**Input for this task:**
========================

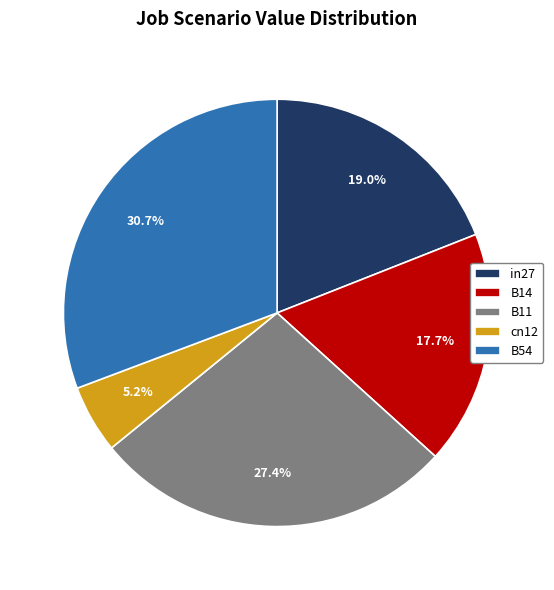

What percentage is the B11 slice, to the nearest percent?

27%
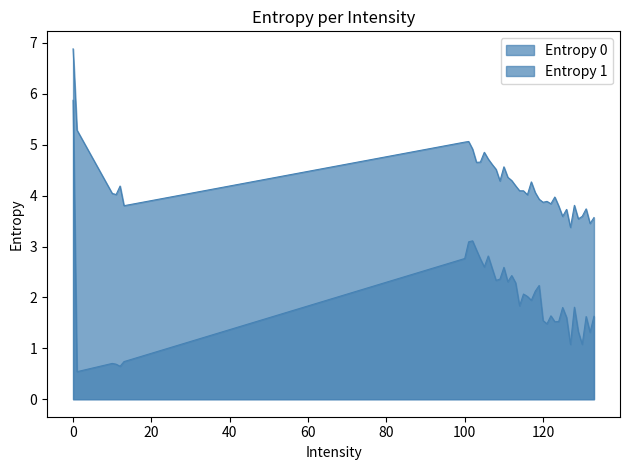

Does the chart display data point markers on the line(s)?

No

========================

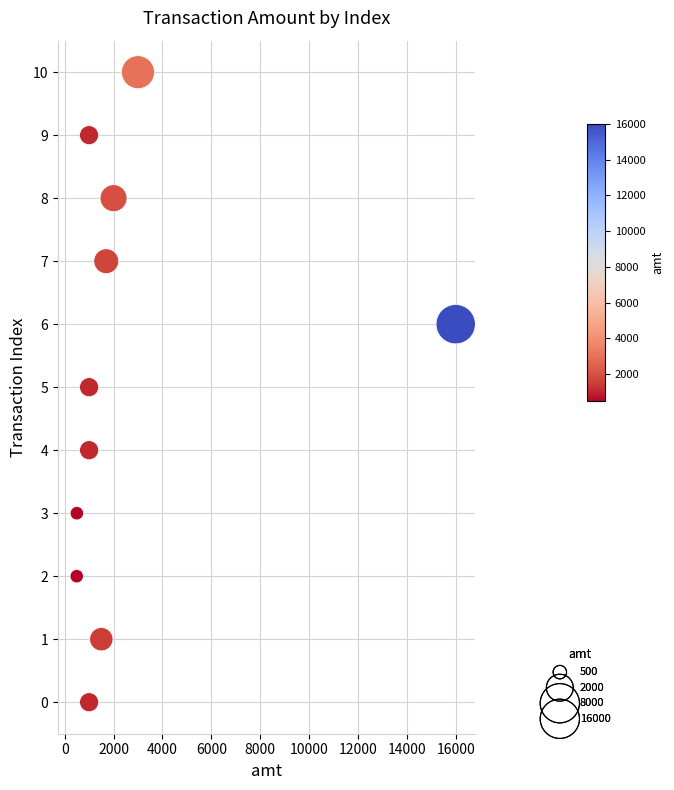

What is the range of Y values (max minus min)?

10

========================

**Job:** Copy the material from the line with "What percentage is" to the line with "Does the chart", keeping both of those lines. Omit the pictures.

**Exercise result:**
What percentage is the B11 slice, to the nearest percent?

27%

Does the chart display data point markers on the line(s)?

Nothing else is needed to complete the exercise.